Dopo un po’ Carlo si sistemò in posizione, tolse le dita e le sostituì col suo cazzo, prendendo a spingere con forza. Emma, dopo un breve urlo strozzato, si abbandonò sul corpo sotto di lei continuando a subire in silenzio la doppia violazione del suo corpo. Riuscì ad estraniarsi in maniera quasi completa, al punto da non accorgersi nemmeno quando Carlo le riempì il retto col suo seme e lasciò il posto a Romolo; il quale non aspettò neanche che il buco accennasse a richiudersi, e continuò la violenza a ritmo ancor più veloce del primo.

I due uomini vennero quasi in contemporanea, poi finalmente la mollarono. Per fortuna di Emma, appena prima di andarsene uno di essi allentò i nodi che le stringevano i polsi, cosicché la ragazzina, recuperata un po’ di coscienza, poté sciogliersi e togliersi la benda.

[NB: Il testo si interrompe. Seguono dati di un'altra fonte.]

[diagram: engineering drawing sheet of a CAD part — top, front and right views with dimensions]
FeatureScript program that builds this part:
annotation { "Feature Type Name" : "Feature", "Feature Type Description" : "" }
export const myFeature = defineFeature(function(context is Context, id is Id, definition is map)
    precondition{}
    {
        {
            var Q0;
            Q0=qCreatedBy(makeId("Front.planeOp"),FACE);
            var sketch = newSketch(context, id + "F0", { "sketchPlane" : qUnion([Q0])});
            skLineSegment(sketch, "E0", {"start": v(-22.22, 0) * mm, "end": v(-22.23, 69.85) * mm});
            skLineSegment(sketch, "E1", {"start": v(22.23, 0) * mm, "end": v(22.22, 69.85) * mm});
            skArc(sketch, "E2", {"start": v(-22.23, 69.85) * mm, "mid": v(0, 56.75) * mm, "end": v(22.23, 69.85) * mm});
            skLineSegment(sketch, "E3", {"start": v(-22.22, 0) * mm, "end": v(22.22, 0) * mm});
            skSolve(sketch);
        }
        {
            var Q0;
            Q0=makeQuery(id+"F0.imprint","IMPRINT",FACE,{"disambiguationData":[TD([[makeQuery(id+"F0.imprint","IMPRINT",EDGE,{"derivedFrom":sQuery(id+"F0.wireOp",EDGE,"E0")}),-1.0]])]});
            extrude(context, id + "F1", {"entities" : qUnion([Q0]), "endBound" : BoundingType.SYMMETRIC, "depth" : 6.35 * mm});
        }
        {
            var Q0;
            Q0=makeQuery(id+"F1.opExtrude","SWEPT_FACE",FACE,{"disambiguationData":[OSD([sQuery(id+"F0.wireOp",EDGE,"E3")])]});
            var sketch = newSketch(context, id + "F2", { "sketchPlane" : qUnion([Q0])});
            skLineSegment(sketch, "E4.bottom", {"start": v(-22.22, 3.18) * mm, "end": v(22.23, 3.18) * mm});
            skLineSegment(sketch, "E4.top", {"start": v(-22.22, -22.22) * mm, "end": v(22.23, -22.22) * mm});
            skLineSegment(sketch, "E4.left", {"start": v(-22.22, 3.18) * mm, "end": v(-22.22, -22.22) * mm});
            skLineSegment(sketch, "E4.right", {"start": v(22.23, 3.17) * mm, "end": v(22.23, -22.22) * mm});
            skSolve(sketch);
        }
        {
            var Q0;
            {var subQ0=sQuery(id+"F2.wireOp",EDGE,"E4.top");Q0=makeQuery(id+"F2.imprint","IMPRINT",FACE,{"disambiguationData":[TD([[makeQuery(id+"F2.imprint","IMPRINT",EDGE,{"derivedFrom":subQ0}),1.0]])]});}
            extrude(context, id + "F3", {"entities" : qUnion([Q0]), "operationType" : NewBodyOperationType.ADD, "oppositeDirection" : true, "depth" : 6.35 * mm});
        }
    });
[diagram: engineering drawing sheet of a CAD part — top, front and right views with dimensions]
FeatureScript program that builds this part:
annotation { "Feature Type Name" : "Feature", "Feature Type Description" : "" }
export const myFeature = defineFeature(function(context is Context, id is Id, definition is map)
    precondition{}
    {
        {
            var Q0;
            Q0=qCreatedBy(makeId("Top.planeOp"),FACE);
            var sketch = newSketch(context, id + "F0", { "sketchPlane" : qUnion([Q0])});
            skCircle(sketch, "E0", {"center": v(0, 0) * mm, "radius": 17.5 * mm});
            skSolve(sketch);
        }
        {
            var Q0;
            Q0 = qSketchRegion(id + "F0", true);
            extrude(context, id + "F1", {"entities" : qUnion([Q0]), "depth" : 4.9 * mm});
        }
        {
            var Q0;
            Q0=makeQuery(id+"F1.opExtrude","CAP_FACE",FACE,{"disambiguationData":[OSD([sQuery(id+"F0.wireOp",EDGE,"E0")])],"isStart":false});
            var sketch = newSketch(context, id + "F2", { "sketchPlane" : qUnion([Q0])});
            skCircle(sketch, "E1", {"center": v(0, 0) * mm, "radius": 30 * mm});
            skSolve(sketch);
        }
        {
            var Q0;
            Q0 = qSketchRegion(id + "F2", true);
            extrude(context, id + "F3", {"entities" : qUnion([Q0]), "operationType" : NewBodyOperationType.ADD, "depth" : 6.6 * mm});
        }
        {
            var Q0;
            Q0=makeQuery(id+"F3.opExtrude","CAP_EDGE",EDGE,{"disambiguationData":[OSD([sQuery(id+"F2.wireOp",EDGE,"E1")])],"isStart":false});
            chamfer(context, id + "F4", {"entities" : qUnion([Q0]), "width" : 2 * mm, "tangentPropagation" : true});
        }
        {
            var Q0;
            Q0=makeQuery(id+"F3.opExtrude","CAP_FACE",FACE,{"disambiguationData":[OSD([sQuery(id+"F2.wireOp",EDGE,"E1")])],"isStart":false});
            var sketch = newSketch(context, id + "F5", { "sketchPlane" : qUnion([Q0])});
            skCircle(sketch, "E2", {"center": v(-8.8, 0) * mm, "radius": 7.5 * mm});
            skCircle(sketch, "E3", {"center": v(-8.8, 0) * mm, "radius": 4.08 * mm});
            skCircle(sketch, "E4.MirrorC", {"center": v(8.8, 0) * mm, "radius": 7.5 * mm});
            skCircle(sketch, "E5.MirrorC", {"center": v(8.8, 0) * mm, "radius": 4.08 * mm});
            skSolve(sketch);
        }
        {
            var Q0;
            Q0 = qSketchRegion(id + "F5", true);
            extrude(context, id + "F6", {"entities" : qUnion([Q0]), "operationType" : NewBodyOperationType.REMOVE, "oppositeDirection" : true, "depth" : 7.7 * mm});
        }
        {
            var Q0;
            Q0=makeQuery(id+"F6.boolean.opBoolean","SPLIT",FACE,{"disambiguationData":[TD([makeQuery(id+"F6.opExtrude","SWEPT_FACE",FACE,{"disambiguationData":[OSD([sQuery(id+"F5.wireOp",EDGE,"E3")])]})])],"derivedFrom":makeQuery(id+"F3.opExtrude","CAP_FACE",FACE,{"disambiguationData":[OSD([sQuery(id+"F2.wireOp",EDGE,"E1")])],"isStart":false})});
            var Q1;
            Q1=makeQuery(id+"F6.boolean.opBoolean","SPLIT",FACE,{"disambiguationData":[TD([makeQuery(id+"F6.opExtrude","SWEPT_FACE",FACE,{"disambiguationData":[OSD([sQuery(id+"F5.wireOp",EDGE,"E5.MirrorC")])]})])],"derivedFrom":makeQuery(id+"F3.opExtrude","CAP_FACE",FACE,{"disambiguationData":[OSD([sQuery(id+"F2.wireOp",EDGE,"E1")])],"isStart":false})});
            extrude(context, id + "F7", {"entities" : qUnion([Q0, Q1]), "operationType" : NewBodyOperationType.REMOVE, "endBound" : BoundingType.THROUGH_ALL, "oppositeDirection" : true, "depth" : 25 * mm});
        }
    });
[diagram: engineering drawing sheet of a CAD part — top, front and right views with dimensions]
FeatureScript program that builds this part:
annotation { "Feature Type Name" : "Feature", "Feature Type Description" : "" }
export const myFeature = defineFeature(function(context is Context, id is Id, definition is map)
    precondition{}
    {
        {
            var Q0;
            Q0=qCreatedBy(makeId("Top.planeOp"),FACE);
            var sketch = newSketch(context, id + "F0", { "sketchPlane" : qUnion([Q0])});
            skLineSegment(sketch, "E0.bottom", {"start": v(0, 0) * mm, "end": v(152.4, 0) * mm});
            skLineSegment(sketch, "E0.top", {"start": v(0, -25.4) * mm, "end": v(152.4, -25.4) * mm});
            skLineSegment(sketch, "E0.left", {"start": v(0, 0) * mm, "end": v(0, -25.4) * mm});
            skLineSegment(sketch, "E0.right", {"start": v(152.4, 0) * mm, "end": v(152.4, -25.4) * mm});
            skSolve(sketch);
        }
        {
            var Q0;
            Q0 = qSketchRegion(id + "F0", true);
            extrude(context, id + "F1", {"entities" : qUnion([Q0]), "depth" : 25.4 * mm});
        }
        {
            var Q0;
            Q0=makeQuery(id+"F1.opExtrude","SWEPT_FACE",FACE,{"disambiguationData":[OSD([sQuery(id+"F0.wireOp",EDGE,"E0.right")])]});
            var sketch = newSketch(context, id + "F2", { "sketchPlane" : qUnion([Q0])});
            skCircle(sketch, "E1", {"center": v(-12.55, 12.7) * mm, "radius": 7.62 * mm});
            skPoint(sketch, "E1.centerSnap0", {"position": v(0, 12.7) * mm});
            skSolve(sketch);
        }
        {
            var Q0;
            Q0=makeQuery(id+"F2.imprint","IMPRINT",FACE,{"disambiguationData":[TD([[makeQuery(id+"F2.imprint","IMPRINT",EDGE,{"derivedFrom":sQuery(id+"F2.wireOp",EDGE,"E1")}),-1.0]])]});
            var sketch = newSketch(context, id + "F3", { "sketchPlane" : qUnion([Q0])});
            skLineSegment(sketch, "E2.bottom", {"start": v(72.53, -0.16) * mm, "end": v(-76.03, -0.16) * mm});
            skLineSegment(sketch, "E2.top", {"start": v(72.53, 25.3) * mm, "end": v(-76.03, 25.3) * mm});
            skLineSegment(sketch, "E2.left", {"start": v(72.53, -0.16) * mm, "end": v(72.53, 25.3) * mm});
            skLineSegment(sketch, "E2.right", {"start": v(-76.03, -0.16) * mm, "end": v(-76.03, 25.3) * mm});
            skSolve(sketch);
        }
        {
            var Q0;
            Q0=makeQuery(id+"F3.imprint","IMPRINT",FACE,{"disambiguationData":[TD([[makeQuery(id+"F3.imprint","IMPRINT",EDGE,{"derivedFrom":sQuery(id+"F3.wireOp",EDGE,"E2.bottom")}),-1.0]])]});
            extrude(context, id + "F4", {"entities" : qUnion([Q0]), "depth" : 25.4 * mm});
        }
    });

Tornò a casa meccanicamente, e tentò di togliere lo sporco che si sentiva addosso e dentro con un lungo bagno caldo. La nonna, come sempre, inizialmente non si accorse di nulla; cominciò a preoccuparsi solo un paio di giorni dopo, vedendo che la nipote non usciva più di casa né per andare a scuola né per altro, e non spiccicava parola nemmeno per dirle di farsi gli affari suoi quando le chiese cosa aveva.

Fu chiamato un medico. Il quale, con una visita accurata ed un lungo e paziente lavoro psicologico, riuscì a capire e a farsi raccontare quello che era successo, e dietro suo consiglio Emma venne sistemata in un centro di recupero. Per sua fortuna, è riuscita a superare quasi del tutto il trauma ed oggi vive una vita quasi normale, e lavora presso una Università dove io l’ho conosciuta.